Warum reisen? — Wenn jeglicher Unmittelbarkeit eine medialisierte Erfahrung, jeglichem spontanen Erleben ein medialisiertes voranging, wenn also jedes Unmittelbare zum déja-vu geworden ist und an eine Medienkonserve erinnert – wozu dann noch reisen? Man reist, so will es die Tradition, aus Neugierde, um fremde Länder und Menschen aufzusuchen, oder man tut es, um etwas zu entdecken, etwas herauszufinden oder etwas zu lernen. (Selbstverständlich reist man auch in Geschäften, was uns hier aber nicht interessiert, genausowenig wie diejenigen, die reisen, um sich einen Mordsrausch samt zugehörigem Sonnenbrand einzufangen.)
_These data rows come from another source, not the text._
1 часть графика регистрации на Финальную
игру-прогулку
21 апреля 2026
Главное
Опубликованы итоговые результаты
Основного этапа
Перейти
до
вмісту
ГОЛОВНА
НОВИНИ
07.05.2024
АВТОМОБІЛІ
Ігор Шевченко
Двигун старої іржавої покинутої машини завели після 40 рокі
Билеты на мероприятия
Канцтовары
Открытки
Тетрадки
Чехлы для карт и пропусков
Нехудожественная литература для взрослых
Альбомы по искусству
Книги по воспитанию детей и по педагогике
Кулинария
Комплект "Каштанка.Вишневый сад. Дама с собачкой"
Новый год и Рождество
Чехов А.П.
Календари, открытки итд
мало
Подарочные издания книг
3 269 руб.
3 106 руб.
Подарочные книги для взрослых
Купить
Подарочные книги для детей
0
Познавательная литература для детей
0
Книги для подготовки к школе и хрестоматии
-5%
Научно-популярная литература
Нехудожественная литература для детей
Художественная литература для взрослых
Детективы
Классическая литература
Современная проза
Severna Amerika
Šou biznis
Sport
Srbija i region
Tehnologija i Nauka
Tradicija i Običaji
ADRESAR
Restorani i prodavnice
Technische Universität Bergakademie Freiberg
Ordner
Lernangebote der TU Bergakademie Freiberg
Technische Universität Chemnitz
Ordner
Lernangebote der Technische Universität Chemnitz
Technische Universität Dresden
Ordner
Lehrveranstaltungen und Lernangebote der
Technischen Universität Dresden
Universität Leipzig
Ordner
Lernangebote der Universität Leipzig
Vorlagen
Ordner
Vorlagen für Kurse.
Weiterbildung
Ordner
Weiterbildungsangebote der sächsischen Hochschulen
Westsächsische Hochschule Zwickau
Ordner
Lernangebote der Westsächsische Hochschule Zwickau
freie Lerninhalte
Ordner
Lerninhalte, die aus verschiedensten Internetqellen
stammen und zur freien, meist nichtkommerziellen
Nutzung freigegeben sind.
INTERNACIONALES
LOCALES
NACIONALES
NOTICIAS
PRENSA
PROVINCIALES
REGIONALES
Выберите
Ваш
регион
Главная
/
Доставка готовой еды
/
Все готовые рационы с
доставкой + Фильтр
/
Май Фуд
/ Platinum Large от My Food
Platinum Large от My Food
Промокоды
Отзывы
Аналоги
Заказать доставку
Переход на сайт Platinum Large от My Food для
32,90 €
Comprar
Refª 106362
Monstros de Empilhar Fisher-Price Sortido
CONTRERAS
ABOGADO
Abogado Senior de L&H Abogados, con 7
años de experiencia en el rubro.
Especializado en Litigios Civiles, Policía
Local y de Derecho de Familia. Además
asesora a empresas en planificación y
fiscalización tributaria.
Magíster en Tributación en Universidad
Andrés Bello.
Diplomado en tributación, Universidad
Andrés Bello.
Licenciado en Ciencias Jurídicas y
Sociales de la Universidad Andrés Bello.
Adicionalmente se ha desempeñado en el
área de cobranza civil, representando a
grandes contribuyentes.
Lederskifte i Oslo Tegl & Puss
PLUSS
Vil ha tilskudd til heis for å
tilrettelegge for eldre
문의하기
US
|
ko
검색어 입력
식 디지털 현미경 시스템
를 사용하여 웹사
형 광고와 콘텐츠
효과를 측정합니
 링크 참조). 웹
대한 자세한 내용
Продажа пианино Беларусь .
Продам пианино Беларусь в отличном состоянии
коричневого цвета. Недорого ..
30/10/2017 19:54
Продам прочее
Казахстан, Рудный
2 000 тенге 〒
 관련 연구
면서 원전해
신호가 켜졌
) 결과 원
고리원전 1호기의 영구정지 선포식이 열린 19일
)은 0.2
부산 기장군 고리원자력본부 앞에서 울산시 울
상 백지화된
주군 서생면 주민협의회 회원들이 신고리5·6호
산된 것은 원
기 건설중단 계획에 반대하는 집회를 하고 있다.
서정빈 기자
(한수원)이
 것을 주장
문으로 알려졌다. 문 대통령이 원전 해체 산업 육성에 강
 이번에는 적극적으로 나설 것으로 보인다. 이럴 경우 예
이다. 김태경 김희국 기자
Daß das Reisen bilde, wird sich kaum noch mit Fug und Recht behaupten lassen. Denn hierfür wäre eine zumindest rudimentäre Vor-Bildung die Voraussetzung, und das Vorhandensein einer solchen würde im Verhalten des Reisenden zum Ausdruck kommen: Aus der Art und Weise seiner Betrachtung spräche Neugierde, aus seiner Haltung und seinem Benehmen dem Betrachteten gegenüber Respekt. Von Solchem kann aber nur noch in Ausnahmefällen die Rede sein. Zwar sind vielleicht solche Reisenden, die zumindest ihren alten Baedecker, vielleicht gar die gleichfalls roten Bände des Touring Club Italiano oder den Dehio in der Tasche haben, nicht einmal weniger geworden, doch spielen sie unter den drei Millionen, die jedes Jahr mit dem Flugzeug in Dubrovnik einfallen, verstärkt von einer knappen Million, die von den großen Kreuzfahrschiffen noch zusätzlich ausgespuckt werden, keinerlei Rolle mehr.
Der überwiegende Teil der Reisenden – die Bezeichnung ›Touristen‹ ist sicherlich angemessener – läßt überhaupt nur ein Interesse erkennen, nämlich das am eigenen Bild. Dies ist nicht mehr das selbstgemachte, das der (inzwischen vollständig ausgestorbenen) Postkarte möglichst entsprechen sollte – man erinnert sich noch gut der Zeiten, als das Photographieren die Stelle der Betrachtung vertrat und der Blick an die Kamera delegiert wurde – sondern es ist die Strategie eine andere und neue. Worum es geht, ist die Bestätigung, am Ort anwesend gewesen zu sein, und es dürfte vielleicht nicht einmal in erster Linie darum gehen, dies anderen kundzutun, sondern darauf abzielen, es sich selbst gegenüber zu versichern – wozu dann auch die Strategien der Veröffentlichung ein Entscheidendes beitragen.
Im Grunde genommen ist dies nur konsequent. Das Reisen, das die Neugier nicht mehr zuläßt, das aus einer allumfassenden Medialisierung heraus geboren und betrieben wird, und das in dieser Form nur noch innerhalb einer solchen Medialisierung denkbar ist und in der kein Neues seinen Platz mehr haben kann, das also nichts als eine Aneinanderreihumg von déja-vus ist, kann Ziel und Zweck nur noch in der medialisierten Form des selfie finden. Dubrovnik – nicht Ragusa – ist hierfür geeignet wie kaum ein anderer Ort auf dieser Welt: zum einen als Ballung attraktivster touristischer settings, zum anderen in einer kaum zu überbietenden bestens etablierten Popularität, denn es besitzt die Stadt dank ihrer mehrfachen Verwendung als Kulisse höchst erfolgreicher Filmproduktionen eine gesteigerte, gewissermaßen mythologisierte medial aufgeladene Realität. So vermag man sich im selfie in der Dokumentation des Hiergewesenseins seines Daseins zu versichern, indem man sich in ein Bild bannt, das einem bereits zuvor vertraut war. Die Ebene, auf der all dies geschieht, die des medialisierten Bildes, wird hierfür nicht verlassen.
Hier wäre, als nutzlose Warnung, das traurige Beispiel des Narziß zu erzählen, der letztlich am eigenen Bilde zugrundeging.